Geschenke und Belohnungen

Es ist für Lehrkräfte verboten Belohnungen oder Geschenke anzunehmen. Darunter fallen auch Vorteile, die man als Lehrkraft bekommen könnte, wie z. B. Freikarten, Gutscheine oder Einladungen zum Essen im Restaurant. Nur wenn der Schulleiter vorher zustimmt, kann man als Lehrer:in ein Geschenk oder eine Belohnung annehmen. Von der Regel ausgenommen sind kleine Aufmerksamkeiten, die keinen großen Wert haben, wie z. B. Werbegeschenke (Kugelschreiber, Schreibblock etc.). Auch Geschenke des Kollegiums werden hier nicht gewertet.


Gleichstellungsbeauftragte

Karrierechancen sind für Frauen auch an Schulen deutlich schlechter als für Männer.

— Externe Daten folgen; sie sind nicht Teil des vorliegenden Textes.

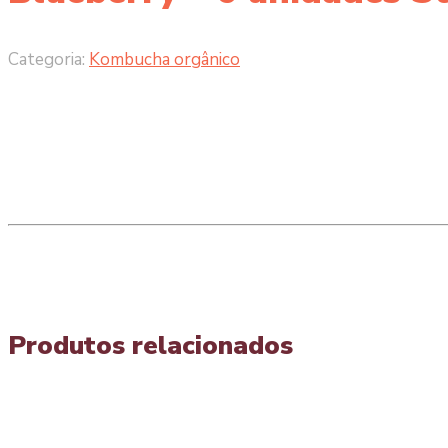
Starter
quantidade
Categoria:
Kombucha orgânico
Produtos relacionados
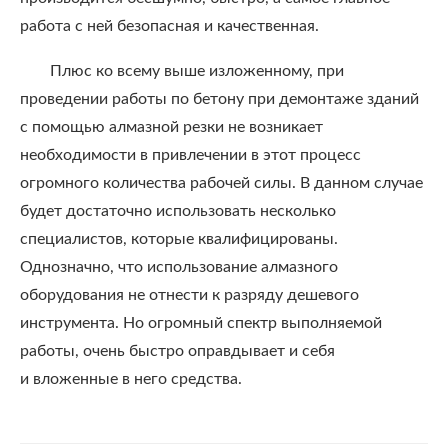
работа с ней безопасная и качественная.
Плюс ко всему выше изложенному, при
проведении работы по бетону при демонтаже зданий
с помощью алмазной резки не возникает
необходимости в привлечении в этот процесс
огромного количества рабочей силы. В данном случае
будет достаточно использовать несколько
специалистов, которые квалифицированы.
Однозначно, что использование алмазного
оборудования не отнести к разряду дешевого
инструмента. Но огромный спектр выполняемой
работы, очень быстро оправдывает и себя
и вложенные в него средства.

Daher kann man als Frau bei allen Fragen zum eigenen Arbeitsplatz eine:n Gleichstellungsbeauftragte:n ansprechen. Sie setzen sich dafür ein, dass Frauen am Arbeitsplatz nicht mehr benachteiligt werden. Gleichstellungsbeauftragte kümmern sich darum, dass bei Einstellungen Frauen die gleichen Chancen haben, wie Männer. Sie sind zudem eingebunden, wenn es um Lösungen für Probleme von Teilzeitbeschäftigten geht, Fragen der Beförderung oder die Teilnahme an Qualifizierungs- und Fortbildungsangeboten.


Grundschulen

Kinder werden mit 6 oder 7 Jahren an der Grundschule eingeschult. Die Grundschule umfasst dann die 1. bis 4. Klasse und wird auch Primarstufe genannt. Sie sind Orte des gemeinsamen Lernens, weil alle Schüler:innen diese erste Stufe im Bildungswesen besuchen. Es ist daher besonders wichtig, dass Grundschullehrer:innen gute Bildungsangebote schaffen, die alle Schüler:innen angemessen fördern. Nach der Grundschule können Eltern aus unterschiedlichen Schulformen entscheiden, welche Sekundarstufe I (5. bis 10. Klasse) ihr Kind besuchen wird. Schulen der Sekundarstufe I sind Gymnasien, Gesamtschulen, Sekundarschulen, Realschulen und Hauptschulen.


Gymnasium

Gymnasien sollen eine vertiefte Allgemeinbildung vermitteln und Schüler:innen – nach einem Abschluss – zum Studium an einer Universität befähigen. Komplexe Probleme werden im Unterricht behandelt und das abstrakte, analytische und kritische Denken von Schüler:innen gefördert. Das Gymnasium umfasst die Sekundarstufe I und eine gymnasiale Oberstufe (Sekundarstufe II). In NRW gibt es G8- und G9-Gymnasien. An G8-Gymnasien lernen Schüler:innen in der Sekundarstufe I von der Klasse 5 bis 9 zusammen und beginnen dann mit der dreijährigen gymnasialen Oberstufe. Sie beenden das Gymnasium nach der Klasse 12. In G9-Gymnasien geht die Sekundarstufe I hingegen bis zur 10. Klasse. Die gymnasiale Oberstufe umfasst wieder drei Jahre, sodass Schüler:innen erst nach der Klasse 13 das Gymnasium abschließen.

Sowohl G8- als auch G9-Gymnasien sollen Schüler:innen für die Allgemeine Hochschulreife (das Abitur) vorbereiten. Auch an Gymnasien gibt es Wahlpflichtunterricht, wo sich Schüler:innen beispielsweise für das Erlernen einer dritten Fremdsprache entscheiden können. Alle Schüler:innen lernen aber mindestens zwei Fremdsprachen.